> _Task directions_: Copy the rows that follow word for word, every line of each one.

● ● ● ● ● ● ●

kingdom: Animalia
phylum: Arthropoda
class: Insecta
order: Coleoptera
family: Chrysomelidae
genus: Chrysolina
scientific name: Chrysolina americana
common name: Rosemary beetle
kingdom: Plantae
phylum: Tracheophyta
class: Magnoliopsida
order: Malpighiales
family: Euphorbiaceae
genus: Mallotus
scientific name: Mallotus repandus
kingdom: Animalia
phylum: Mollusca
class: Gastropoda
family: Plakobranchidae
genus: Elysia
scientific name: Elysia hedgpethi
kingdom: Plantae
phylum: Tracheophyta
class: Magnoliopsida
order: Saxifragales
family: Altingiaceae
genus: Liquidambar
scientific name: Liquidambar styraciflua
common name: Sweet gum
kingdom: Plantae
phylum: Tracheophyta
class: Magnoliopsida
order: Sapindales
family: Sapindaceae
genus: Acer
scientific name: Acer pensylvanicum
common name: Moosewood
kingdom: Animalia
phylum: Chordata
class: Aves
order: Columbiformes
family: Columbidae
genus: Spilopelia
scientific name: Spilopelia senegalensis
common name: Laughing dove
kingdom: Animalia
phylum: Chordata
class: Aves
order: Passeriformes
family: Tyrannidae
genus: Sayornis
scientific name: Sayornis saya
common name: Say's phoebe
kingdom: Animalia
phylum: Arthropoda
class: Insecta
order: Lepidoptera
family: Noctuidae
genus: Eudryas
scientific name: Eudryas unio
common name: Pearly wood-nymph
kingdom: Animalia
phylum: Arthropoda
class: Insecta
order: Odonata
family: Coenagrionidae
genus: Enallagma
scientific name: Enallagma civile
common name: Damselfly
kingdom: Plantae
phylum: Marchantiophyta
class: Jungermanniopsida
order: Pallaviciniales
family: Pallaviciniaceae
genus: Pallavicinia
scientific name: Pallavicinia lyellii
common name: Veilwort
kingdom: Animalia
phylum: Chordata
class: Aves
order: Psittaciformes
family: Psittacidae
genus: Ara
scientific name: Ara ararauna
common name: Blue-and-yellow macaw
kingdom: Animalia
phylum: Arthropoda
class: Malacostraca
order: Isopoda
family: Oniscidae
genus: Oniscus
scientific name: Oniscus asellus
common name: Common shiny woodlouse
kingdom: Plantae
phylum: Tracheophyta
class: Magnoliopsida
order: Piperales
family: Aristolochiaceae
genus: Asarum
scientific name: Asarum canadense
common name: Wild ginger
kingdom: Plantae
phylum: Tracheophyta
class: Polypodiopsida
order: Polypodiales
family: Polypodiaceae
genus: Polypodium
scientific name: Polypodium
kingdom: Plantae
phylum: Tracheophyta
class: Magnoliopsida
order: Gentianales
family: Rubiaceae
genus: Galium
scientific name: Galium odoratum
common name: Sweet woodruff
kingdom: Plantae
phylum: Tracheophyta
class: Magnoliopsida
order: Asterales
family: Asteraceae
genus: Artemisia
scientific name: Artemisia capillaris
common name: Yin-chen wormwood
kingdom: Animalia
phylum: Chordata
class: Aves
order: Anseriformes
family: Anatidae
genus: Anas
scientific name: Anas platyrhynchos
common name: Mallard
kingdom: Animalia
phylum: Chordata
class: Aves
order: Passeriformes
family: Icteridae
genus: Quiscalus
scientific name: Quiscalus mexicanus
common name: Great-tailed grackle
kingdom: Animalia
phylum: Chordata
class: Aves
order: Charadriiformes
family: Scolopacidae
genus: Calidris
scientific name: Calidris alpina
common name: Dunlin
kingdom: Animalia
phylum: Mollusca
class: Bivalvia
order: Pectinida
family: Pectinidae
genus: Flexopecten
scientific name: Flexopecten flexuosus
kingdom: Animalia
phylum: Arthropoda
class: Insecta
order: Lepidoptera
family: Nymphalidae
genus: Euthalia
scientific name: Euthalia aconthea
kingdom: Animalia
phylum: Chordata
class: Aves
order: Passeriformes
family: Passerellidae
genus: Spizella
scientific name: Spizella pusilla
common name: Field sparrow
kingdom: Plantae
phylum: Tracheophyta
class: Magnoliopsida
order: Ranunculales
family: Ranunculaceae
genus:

● ● ● ● ● ● ●

> _Final result_:
kingdom: Animalia
phylum: Arthropoda
class: Insecta
order: Coleoptera
family: Chrysomelidae
genus: Chrysolina
scientific name: Chrysolina americana
common name: Rosemary beetle
kingdom: Plantae
phylum: Tracheophyta
class: Magnoliopsida
order: Malpighiales
family: Euphorbiaceae
genus: Mallotus
scientific name: Mallotus repandus
kingdom: Animalia
phylum: Mollusca
class: Gastropoda
family: Plakobranchidae
genus: Elysia
scientific name: Elysia hedgpethi
kingdom: Plantae
phylum: Tracheophyta
class: Magnoliopsida
order: Saxifragales
family: Altingiaceae
genus: Liquidambar
scientific name: Liquidambar styraciflua
common name: Sweet gum
kingdom: Plantae
phylum: Tracheophyta
class: Magnoliopsida
order: Sapindales
family: Sapindaceae
genus: Acer
scientific name: Acer pensylvanicum
common name: Moosewood
kingdom: Animalia
phylum: Chordata
class: Aves
order: Columbiformes
family: Columbidae
genus: Spilopelia
scientific name: Spilopelia senegalensis
common name: Laughing dove
kingdom: Animalia
phylum: Chordata
class: Aves
order: Passeriformes
family: Tyrannidae
genus: Sayornis
scientific name: Sayornis saya
common name: Say's phoebe
kingdom: Animalia
phylum: Arthropoda
class: Insecta
order: Lepidoptera
family: Noctuidae
genus: Eudryas
scientific name: Eudryas unio
common name: Pearly wood-nymph
kingdom: Animalia
phylum: Arthropoda
class: Insecta
order: Odonata
family: Coenagrionidae
genus: Enallagma
scientific name: Enallagma civile
common name: Damselfly
kingdom: Plantae
phylum: Marchantiophyta
class: Jungermanniopsida
order: Pallaviciniales
family: Pallaviciniaceae
genus: Pallavicinia
scientific name: Pallavicinia lyellii
common name: Veilwort
kingdom: Animalia
phylum: Chordata
class: Aves
order: Psittaciformes
family: Psittacidae
genus: Ara
scientific name: Ara ararauna
common name: Blue-and-yellow macaw
kingdom: Animalia
phylum: Arthropoda
class: Malacostraca
order: Isopoda
family: Oniscidae
genus: Oniscus
scientific name: Oniscus asellus
common name: Common shiny woodlouse
kingdom: Plantae
phylum: Tracheophyta
class: Magnoliopsida
order: Piperales
family: Aristolochiaceae
genus: Asarum
scientific name: Asarum canadense
common name: Wild ginger
kingdom: Plantae
phylum: Tracheophyta
class: Polypodiopsida
order: Polypodiales
family: Polypodiaceae
genus: Polypodium
scientific name: Polypodium
kingdom: Plantae
phylum: Tracheophyta
class: Magnoliopsida
order: Gentianales
family: Rubiaceae
genus: Galium
scientific name: Galium odoratum
common name: Sweet woodruff
kingdom: Plantae
phylum: Tracheophyta
class: Magnoliopsida
order: Asterales
family: Asteraceae
genus: Artemisia
scientific name: Artemisia capillaris
common name: Yin-chen wormwood
kingdom: Animalia
phylum: Chordata
class: Aves
order: Anseriformes
family: Anatidae
genus: Anas
scientific name: Anas platyrhynchos
common name: Mallard
kingdom: Animalia
phylum: Chordata
class: Aves
order: Passeriformes
family: Icteridae
genus: Quiscalus
scientific name: Quiscalus mexicanus
common name: Great-tailed grackle
kingdom: Animalia
phylum: Chordata
class: Aves
order: Charadriiformes
family: Scolopacidae
genus: Calidris
scientific name: Calidris alpina
common name: Dunlin
kingdom: Animalia
phylum: Mollusca
class: Bivalvia
order: Pectinida
family: Pectinidae
genus: Flexopecten
scientific name: Flexopecten flexuosus
kingdom: Animalia
phylum: Arthropoda
class: Insecta
order: Lepidoptera
family: Nymphalidae
genus: Euthalia
scientific name: Euthalia aconthea
kingdom: Animalia
phylum: Chordata
class: Aves
order: Passeriformes
family: Passerellidae
genus: Spizella
scientific name: Spizella pusilla
common name: Field sparrow
kingdom: Plantae
phylum: Tracheophyta
class: Magnoliopsida
order: Ranunculales
family: Ranunculaceae
genus:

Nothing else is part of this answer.